Outside Vienna's Museum of Applied and Contemporary Arts there is an old car. The car is in a large red container with one open side. It is an exhibit in an exhibtion titled Recollecting: Raub und Restitution / Looted Art and Restitution. The car is a 1931 Fiat 522C. It once belonged to a respected Vienna citizen, a man called Moritz Glückselig. In 1938 the vehicle was confiscated by the authorities. The reason was simple. The owner was Jewish. As a Jew he had no right to posses a car. Did he not know of the Jüdisches Gut wird Volksgut law which said Jewish property is the People's Property? It would appear not.
By 3rd December 1939, another new law regarding motor cars and motor cycles was on the books. This new law prohibited Jews from driving. Not much use having a car then, even such a handsome and prestigious vehicle as a Fiat 522C. And anyway you can't drive a car when you are locked-up in Dachau and Buchenwald, as Mr Glückselig was soon to find out. Once Mr Glückselig was safely ensconced in his new quarters his People's vehicle was disposed of by the VUGESTA, the Secret Police for the Administration of Jewish Relocation Property whose other duties included collecting Reich Flight Tax (this has nothing to do with airline fuel surcharges by the way). Mr Glückselig did not perish in Buchenwald and he was not shipped to Auschwitz. He later surfaced in Argentina where he opened a Deli.
Brigitte Bermann-Fischer was fond of her Camille Pissarro painting Le Quai Malaquais et l'Institut until the VUGESTA knocked on the door and took it away along with all her other property including her books; her favourites being those on Austrian music. In 2002 she found her books in the Austrian National Library. She knew they were hers because they had her name and her ex libris inside their front covers. In 2007, after years of searching, she found her beloved painting. It was in the Kantonalbank in Zürich.
The People's new artworks were distributed by VUGESTA through the Zentralstelle für Denkmalschutz the 'Central Office for the Protection of Monuments'. This latter organization was renamed the Institut für Denkmalpflege the 'Institute for the Care of Monuments' in 1940. Under the Führervorbehalt that is the Führer Priority Proviso of 1938 a man named Hans Posse was appointed to select the works deemed suitable for the proposed Führermuseum in Linz, Upper Austria. The last photo of the Führer in his Berlin Bunker shows him gazing lovingly at a plywood model of the capital of Ostmark and presumably the Führermuseum.

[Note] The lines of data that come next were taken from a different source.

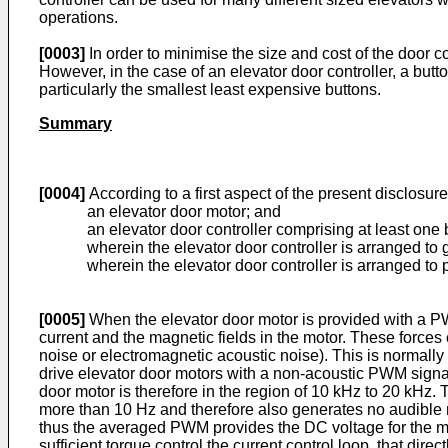
operations.
[0003]
In order to minimise the size and cost of the door 
However, in the case of an elevator door controller, a butto
particularly the smallest least expensive buttons.
Summary
[0004]
According to a first aspect of the present disclosur
an elevator door motor; and
an elevator door controller comprising at least one 
wherein the elevator door controller is arranged to
wherein the elevator door controller is arranged to
[0005]
When the elevator door motor is provided with a PWM
current and the magnetic fields in the motor. These forces
noise or electromagnetic acoustic noise). This is normally u
drive elevator door motors with a non-acoustic PWM signal
door motor is therefore in the region of 10 kHz to 20 kHz. 
more than 10 Hz and therefore also generates no audible no
thus the averaged PWM provides the DC voltage for the mot
sufficient torque control the current control loop, that dir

The banker Phillip Gomprez was a wealthy man. He lived in Palais Tedesco (The German Palace) in Vienna's fashionable shopping street, Kärntnerstraße. He fled with his family to Brno (Czech) and made his way from there to Switzerland. His sister Marie died in Brno in 1940, the year the VUGESTA cleared out the Palais Tedesco. Cornelia died in Bern in 1944. Phillip Gomprez passed away in 1948 in Montreux. Ten of his artworks had the honour of being selected for the Linz museum. Art was moved by truck or train in the night. Sometimes in crates, other times under a tarpaulin. Paintings were sold in Switzerland or like two of Gomprez's favourite paintings, a Gauermann and a Spitzweg, they were hidden in tunnels in Austrian salt mines.

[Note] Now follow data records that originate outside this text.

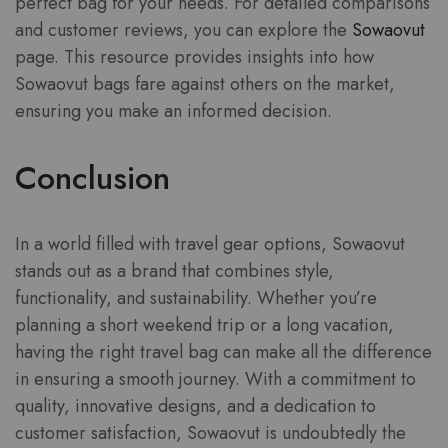
perfect bag for your needs. For detailed comparisons
and customer reviews, you can explore the
Sowaovut
page. This resource provides insights into how
Sowaovut bags fare against others on the market,
ensuring you make an informed decision.
Conclusion
In a world filled with travel gear options, Sowaovut
stands out as a brand that combines style,
functionality, and sustainability. Whether you’re
planning a short weekend trip or a long vacation,
having the right travel bag can make all the difference
in ensuring a smooth journey. With a commitment to
quality, innovative designs, and a dedication to
customer satisfaction, Sowaovut is undoubtedly the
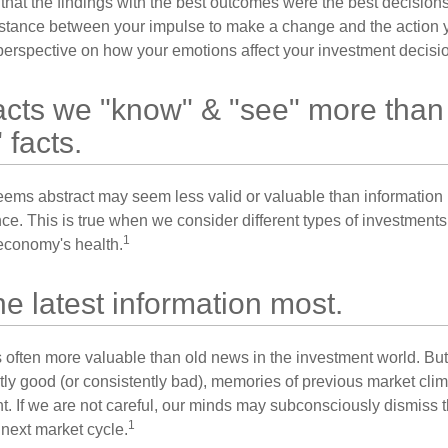
 that the findings with the best outcomes were the best decision
istance between your impulse to make a change and the action 
perspective on how your emotions affect your investment decisi
acts we "know" & "see" more than
 facts.
seems abstract may seem less valid or valuable than information 
e. This is true when we consider different types of investments, 
1
economy's health.
he latest information most.
s often more valuable than old news in the investment world. But
tly good (or consistently bad), memories of previous market cli
t. If we are not careful, our minds may subconsciously dismiss 
1
next market cycle.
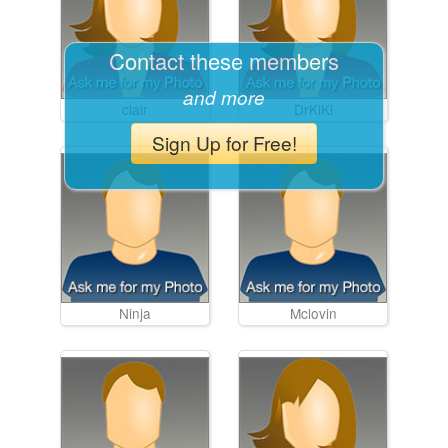
Contact these members
and more
clair
DrKiKi
Sign Up for Free!
Ninja
Mclovin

In 1945 the US Army created four collecting points in a former NSDAP building in Munich. Here works of art were brought with a view to restoring them to their owners. When the Americans closed the collecting points in 1950 they handed 1,000 artworks to Austria on the understanding that they should try to trace the owners and return the property. The Austrians decided to put the artworks in a safe place. And where is safer than a monastery? The Federal Office for the Care of Monuments situated in the Carthusian Monastery at Mauerbach was just the place. Here work to trace the owners of 8,000 stolen artworks could be carried on in an atmosphere of peace, tranquility and quiet. Or could it? Very few works were returned. Work seemed to go on at a snail's pace or more aptly at the pace of a monk wandering around a quadrangle deep in thought, deep in prayer. In 1996, following the Washington Conference on Holocaust Era Assets "the remaining objects" were auctioned off at the Mauerbach Benefit Sale.

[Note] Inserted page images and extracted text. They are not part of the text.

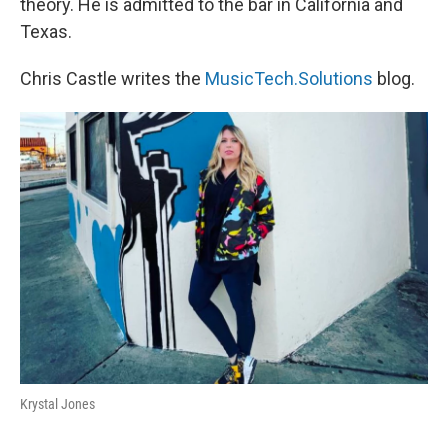
theory. He is admitted to the bar in California and
Texas.
Chris Castle writes the
MusicTech.Solutions
blog.
Krystal Jones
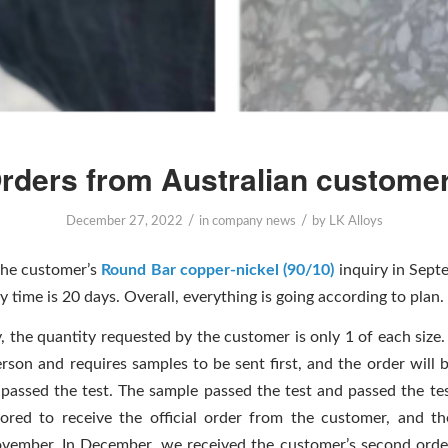
rders from Australian custome
/
/
December 27, 2022
in
company news
by
LK Alloys
the customer’s
Round Bar copper-nickel (90/10)
inquiry in Sept
y time is 20 days. Overall, everything is going according to plan.
, the quantity requested by the customer is only 1 of each size
erson and requires samples to be sent first, and the order will 
 passed the test. The sample passed the test and passed the tes
red to receive the official order from the customer, and t
ovember. In December, we received the customer’s second orde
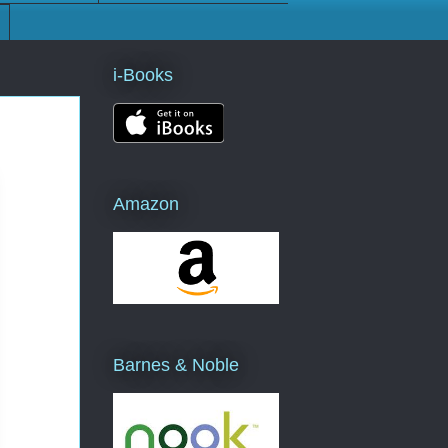
i-Books
Amazon
Barnes & Noble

An interesting side to the exhibition is the appearance of lists of appropriated property with official Nazi stamps and signatures and comments regarding the estimated value of articles. A family's photos and other personal effects would be entered on the same typed official lists as artworks and then marked down by a qualified official in the appropriate column in red ink as wertlos, that is to say 'of no worth', before disappearing forever.